++++ TEXT FOR ANALYSIS

Building a Streaming ETL with Flink CDC

Building a Streaming ETL with Flink CDC #

This tutorial is to show how to quickly build streaming ETL for MySQL and Postgres with Flink CDC.

Assuming we are running an e-commerce business. The product and order data stored in MySQL, the shipment data related to the order is stored in Postgres. We want to enrich the orders using the product and shipment table, and then load the enriched orders to ElasticSearch in real time.

In the following sections, we will describe how to use Flink Mysql/Postgres CDC to implement it. All exercises in this tutorial are performed in the Flink SQL CLI, and the entire process uses standard SQL syntax, without a single line of Java/Scala code or IDE installation.

The overview of the architecture is as follows: Flink CDC Streaming ETL

Preparation #

Prepare a Linux or MacOS computer with Docker installed.

Starting components required #

The components required in this demo are all managed in containers, so we will use docker-compose to start them.

Create docker-compose.yml file using following contents:

version: '2.1'
services:
  postgres:
    image: debezium/example-postgres:1.1
    ports:
      - "5432:5432"
    environment:
      - POSTGRES_DB=postgres
      - POSTGRES_USER=postgres
      - POSTGRES_PASSWORD=postgres
  mysql:
    image: debezium/example-mysql:1.1
    ports:
      - "3306:3306"
    environment:
      - MYSQL_ROOT_PASSWORD=123456
      - MYSQL_USER=mysqluser
      - MYSQL_PASSWORD=mysqlpw
  elasticsearch:
    image: elastic/elasticsearch:7.6.0
    environment:
      - cluster.name=docker-cluster
      - bootstrap.memory_lock=true
      - "ES_JAVA_OPTS=-Xms512m -Xmx512m"
      - discovery.type=single-node
    ports:
      - "9200:9200"
      - "9300:9300"
    ulimits:
      memlock:
        soft: -1
        hard: -1
      nofile:
        soft: 65536
        hard: 65536
  kibana:
    image: elastic/kibana:7.6.0
    ports:
      - "5601:5601"

The Docker Compose environment consists of the following containers:

  • MySQL: the products,orders tables will be store in the database. They will be joined with data in Postgres to enrich the orders.
  • Postgres: the shipments table will be store in the database.
  • Elasticsearch: mainly used as a data sink to store enriched orders.
  • Kibana: used to visualize the data in Elasticsearch.

To start all containers, run the following command in the directory that contains the docker-compose.yml file.

++++++++
++++ INFORMATION SHOWN

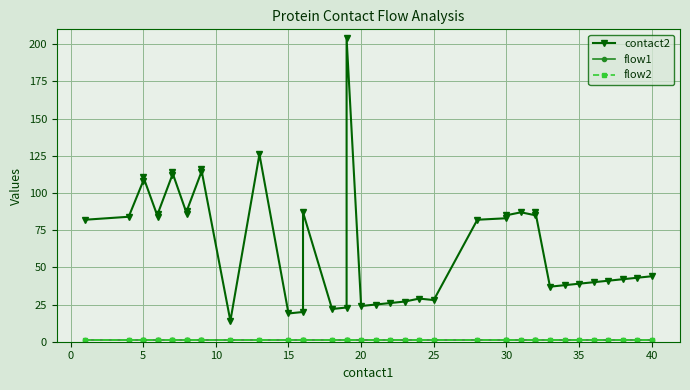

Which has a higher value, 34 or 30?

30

++++++++
++++ INFORMATION SHOWN

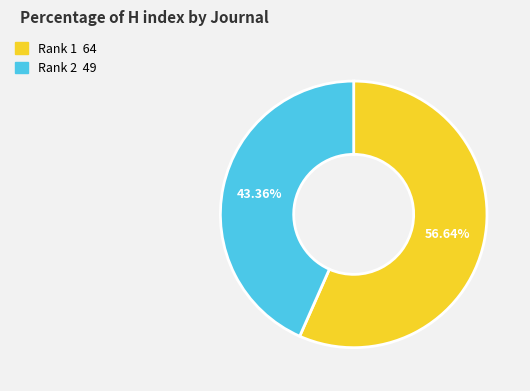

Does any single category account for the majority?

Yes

++++++++

| GOAL OF THE EXERCISE |
Using the docker-compose file in the Flink CDC tutorial above, list each Docker image it specifies, including the version tag, along with the service that runs it.

| ANSWER TO THE PROBLEM |
- postgres: debezium/example-postgres:1.1
- mysql: debezium/example-mysql:1.1
- elasticsearch: elastic/elasticsearch:7.6.0
- kibana: elastic/kibana:7.6.0